Instructions for the task:
Begin at the line below that has "Versandkosten" and stop after the line that has "Ausführung wählen". Please restate only those lines, word for word.

Records from a dataset:
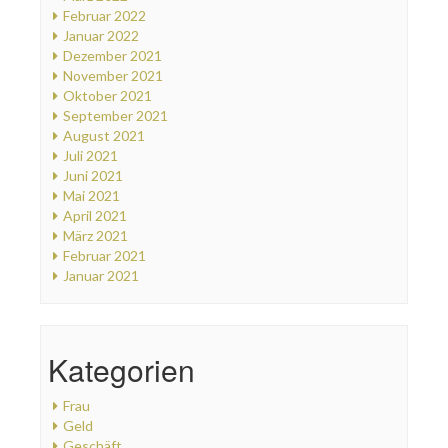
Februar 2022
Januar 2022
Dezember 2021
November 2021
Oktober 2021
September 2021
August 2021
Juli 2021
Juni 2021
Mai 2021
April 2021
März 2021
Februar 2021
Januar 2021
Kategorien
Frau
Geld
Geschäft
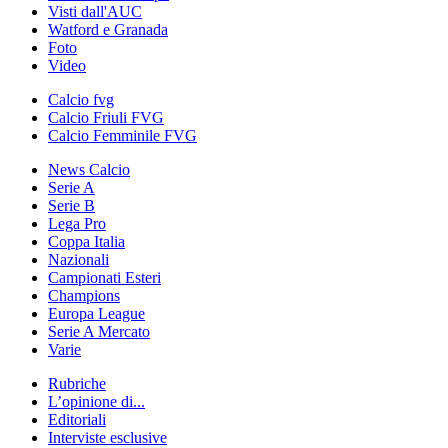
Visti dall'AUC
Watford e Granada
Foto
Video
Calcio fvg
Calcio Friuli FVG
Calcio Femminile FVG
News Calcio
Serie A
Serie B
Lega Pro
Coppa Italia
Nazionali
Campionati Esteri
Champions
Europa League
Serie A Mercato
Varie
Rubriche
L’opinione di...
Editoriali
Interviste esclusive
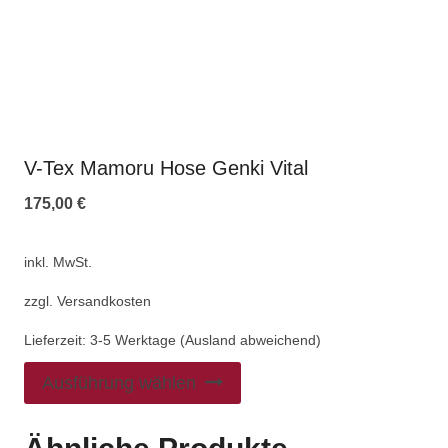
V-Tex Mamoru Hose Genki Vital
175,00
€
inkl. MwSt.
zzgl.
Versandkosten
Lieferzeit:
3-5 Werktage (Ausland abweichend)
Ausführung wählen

--

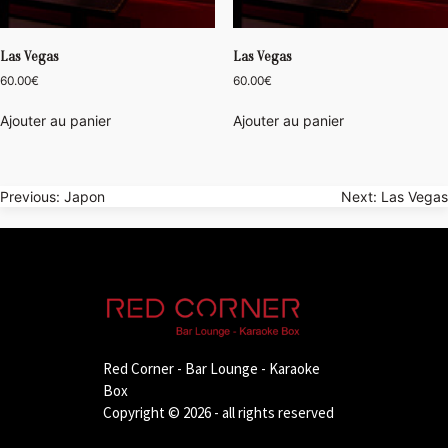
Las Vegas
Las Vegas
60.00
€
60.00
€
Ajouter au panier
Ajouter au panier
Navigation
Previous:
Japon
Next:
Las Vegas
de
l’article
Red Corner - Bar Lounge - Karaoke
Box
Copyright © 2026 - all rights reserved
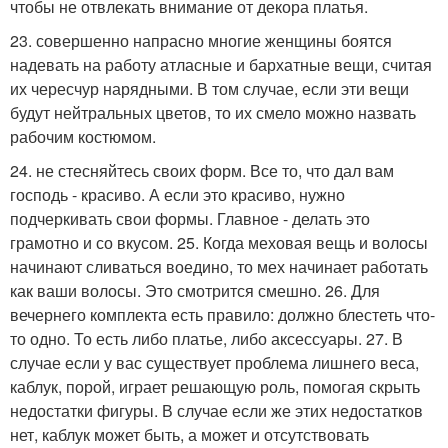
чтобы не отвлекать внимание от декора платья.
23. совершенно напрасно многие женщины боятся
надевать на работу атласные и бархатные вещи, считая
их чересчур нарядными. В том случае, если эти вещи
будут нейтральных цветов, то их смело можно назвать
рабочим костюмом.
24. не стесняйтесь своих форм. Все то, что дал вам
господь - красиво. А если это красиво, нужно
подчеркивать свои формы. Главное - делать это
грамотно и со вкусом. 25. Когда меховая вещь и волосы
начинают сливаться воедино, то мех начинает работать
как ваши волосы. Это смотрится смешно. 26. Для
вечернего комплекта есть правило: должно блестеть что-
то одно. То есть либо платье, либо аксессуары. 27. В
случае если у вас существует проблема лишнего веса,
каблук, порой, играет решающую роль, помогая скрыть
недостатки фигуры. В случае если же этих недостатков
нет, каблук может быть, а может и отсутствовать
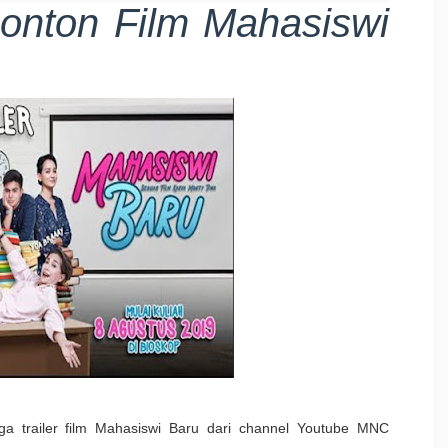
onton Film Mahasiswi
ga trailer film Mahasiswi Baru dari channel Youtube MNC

Written solution:
Versandkosten
Lieferzeit:
3-5 Werktage (Ausland abweichend)
Ausführung wählen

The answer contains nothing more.